**Short task:** Recast the part of the listing that opens with the line containing "collection date: 1947-07-25" and closes with the line containing "name author: (Hollenb.) K.W. Nam" as a two-column CSV with the headers field and value. Give one row per line, and put each entry in a single quoted field with any line breaks replaced by spaces.

Recorded data:

begin

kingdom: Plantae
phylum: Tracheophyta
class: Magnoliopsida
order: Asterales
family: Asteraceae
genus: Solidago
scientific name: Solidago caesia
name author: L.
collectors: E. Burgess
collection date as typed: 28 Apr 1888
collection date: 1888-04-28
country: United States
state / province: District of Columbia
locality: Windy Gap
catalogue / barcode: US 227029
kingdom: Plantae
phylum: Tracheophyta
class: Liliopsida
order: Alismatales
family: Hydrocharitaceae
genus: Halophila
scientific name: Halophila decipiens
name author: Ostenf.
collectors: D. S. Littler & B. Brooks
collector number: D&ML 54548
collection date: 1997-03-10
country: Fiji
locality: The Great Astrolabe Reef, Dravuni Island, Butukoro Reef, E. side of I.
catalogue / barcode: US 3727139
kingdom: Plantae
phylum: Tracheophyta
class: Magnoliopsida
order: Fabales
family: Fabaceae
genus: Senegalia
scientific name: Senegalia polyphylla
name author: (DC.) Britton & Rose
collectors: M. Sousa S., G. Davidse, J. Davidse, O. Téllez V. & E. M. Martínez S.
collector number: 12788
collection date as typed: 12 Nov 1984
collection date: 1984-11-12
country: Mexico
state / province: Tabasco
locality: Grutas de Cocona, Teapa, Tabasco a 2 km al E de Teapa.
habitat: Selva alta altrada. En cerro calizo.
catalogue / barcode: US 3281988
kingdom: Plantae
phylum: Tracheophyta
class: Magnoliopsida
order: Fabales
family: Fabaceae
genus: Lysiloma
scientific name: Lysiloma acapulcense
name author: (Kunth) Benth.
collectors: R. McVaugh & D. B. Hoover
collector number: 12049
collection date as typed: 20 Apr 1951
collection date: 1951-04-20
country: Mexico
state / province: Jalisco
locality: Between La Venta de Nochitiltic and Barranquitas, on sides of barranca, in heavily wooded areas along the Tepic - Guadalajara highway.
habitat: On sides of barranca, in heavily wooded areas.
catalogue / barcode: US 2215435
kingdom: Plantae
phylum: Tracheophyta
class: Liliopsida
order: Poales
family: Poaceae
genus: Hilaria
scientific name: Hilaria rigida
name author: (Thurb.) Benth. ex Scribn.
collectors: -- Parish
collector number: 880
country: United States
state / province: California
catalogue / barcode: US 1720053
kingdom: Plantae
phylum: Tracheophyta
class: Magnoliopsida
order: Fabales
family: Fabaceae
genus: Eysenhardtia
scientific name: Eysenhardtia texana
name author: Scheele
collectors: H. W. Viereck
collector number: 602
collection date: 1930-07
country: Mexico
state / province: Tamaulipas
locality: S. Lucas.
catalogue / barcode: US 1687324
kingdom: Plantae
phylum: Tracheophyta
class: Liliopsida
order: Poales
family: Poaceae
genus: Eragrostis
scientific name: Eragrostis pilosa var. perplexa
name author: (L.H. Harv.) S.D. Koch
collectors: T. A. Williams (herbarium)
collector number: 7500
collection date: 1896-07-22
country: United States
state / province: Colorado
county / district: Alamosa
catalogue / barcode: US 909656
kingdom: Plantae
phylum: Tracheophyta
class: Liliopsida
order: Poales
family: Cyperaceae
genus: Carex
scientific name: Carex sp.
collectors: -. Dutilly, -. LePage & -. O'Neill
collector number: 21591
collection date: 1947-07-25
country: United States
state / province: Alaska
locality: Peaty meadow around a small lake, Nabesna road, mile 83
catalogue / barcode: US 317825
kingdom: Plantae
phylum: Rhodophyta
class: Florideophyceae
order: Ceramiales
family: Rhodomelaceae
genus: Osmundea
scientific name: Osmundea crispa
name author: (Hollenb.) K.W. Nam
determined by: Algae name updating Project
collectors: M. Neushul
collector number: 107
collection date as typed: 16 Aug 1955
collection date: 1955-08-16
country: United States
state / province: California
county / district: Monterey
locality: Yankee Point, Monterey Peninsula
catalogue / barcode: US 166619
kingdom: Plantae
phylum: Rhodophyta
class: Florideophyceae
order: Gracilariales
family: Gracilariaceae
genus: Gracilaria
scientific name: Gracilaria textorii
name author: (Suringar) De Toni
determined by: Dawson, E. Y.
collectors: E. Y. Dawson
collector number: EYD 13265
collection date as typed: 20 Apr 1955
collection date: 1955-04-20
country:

end

**Written reply:**
field,value
"collection date:","1947-07-25"
"country:","United States"
"state / province:","Alaska"
"locality:","Peaty meadow around a small lake, Nabesna road, mile 83"
"catalogue / barcode:","US 317825"
"kingdom:","Plantae"
"phylum:","Rhodophyta"
"class:","Florideophyceae"
"order:","Ceramiales"
"family:","Rhodomelaceae"
"genus:","Osmundea"
"scientific name:","Osmundea crispa"
"name author:","(Hollenb.) K.W. Nam"